Text excerpt:
(begin)

Skip to content

Phase 11: File Storage Vision

Document Type: Vision Statement
Phase: 11 - File Storage
Status: Active


Goal

Provide S3-compatible file storage with RLS-based access control, enabling applications to store and retrieve files (images, documents, videos) with the same permission model and correctness guarantees as database records.


Core Philosophy

1. Metadata in Database

File metadata lives in AeroDB collections, enjoying all the benefits of AeroDB: - Transactional consistency - MVCC visibility
- Replication to followers - Queryable via SQL/REST API

Example:

SELECT * FROM storage_objects 
WHERE bucket_id = 'avatars' 
  AND owner_id = current_user_id()

(end)

The records:
(begin)

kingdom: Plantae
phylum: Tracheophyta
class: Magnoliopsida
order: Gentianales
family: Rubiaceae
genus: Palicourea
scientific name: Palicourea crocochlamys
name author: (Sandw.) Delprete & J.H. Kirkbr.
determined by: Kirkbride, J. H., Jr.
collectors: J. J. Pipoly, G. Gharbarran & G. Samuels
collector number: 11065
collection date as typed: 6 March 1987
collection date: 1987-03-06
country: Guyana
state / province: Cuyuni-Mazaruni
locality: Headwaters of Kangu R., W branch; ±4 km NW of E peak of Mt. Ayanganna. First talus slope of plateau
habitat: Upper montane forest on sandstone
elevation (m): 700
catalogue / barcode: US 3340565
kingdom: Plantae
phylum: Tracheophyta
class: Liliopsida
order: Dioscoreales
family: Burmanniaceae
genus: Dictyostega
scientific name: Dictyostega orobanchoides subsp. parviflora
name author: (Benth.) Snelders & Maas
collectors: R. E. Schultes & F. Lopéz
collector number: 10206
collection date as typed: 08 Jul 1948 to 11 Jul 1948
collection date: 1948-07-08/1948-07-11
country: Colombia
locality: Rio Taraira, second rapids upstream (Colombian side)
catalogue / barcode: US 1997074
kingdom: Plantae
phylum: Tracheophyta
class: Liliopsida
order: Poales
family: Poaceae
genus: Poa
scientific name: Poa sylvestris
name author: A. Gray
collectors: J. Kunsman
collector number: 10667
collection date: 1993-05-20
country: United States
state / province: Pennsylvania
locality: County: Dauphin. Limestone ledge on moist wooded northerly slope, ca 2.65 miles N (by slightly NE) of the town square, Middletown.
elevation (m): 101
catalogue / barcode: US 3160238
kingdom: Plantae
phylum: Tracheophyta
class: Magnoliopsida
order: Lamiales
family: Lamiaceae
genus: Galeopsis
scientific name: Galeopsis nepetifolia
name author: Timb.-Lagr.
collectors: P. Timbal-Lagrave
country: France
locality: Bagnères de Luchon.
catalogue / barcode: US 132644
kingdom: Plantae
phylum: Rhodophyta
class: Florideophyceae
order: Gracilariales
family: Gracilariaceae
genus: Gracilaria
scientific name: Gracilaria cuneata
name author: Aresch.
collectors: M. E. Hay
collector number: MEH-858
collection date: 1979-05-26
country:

(end)

Written tasks:
1. Convert the entries from the line with "order: Gentianales" up to and including the line with "state / province: Cuyuni-Mazaruni" into a Markdown table with two columns, Row and Line. Give each line a row number and leave out any blank lines.
2. Carry on the file storage vision statement from where it stops.

Results of the tasks:
1.
| Row | Line |
|---|---|
| 1 | order: Gentianales |
| 2 | family: Rubiaceae |
| 3 | genus: Palicourea |
| 4 | scientific name: Palicourea crocochlamys |
| 5 | name author: (Sandw.) Delprete & J.H. Kirkbr. |
| 6 | determined by: Kirkbride, J. H., Jr. |
| 7 | collectors: J. J. Pipoly, G. Gharbarran & G. Samuels |
| 8 | collector number: 11065 |
| 9 | collection date as typed: 6 March 1987 |
| 10 | collection date: 1987-03-06 |
| 11 | country: Guyana |
| 12 | state / province: Cuyuni-Mazaruni |

2.
  AND size < 1000000;

2. RLS for Files

Files use the same permission model as collections: - Public buckets (anyone can read) - Private buckets (owner only) - Authenticated buckets (any authenticated user) - Per-file owner_id for fine-grained control

Invariant: No file access without RLS check

3. Backend Abstraction

Storage backend is pluggable: - Local filesystem (Phase 11) - S3-compatible (future Phase 11.1) - CDN integration (future)

Application code is backend-agnostic

4. Signed URLs

Time-limited, pre-authenticated URLs for: - Sharing files with unauthenticated users - Direct browser upload/download (bypass API) - Temporary access without session

Example:

https://api.aerodb.io/storage/v1/object/sign/avatars/user123.jpg
  ?token=eyJhbGc...
  &expires=1675123456

5. Explicit Buckets

No implicit storage locations. Applications must: 1. Create bucket with policy 2. Upload to bucket 3. Manage bucket lifecycle

Anti-Pattern: Auto-create buckets on first upload (implicit, surprising)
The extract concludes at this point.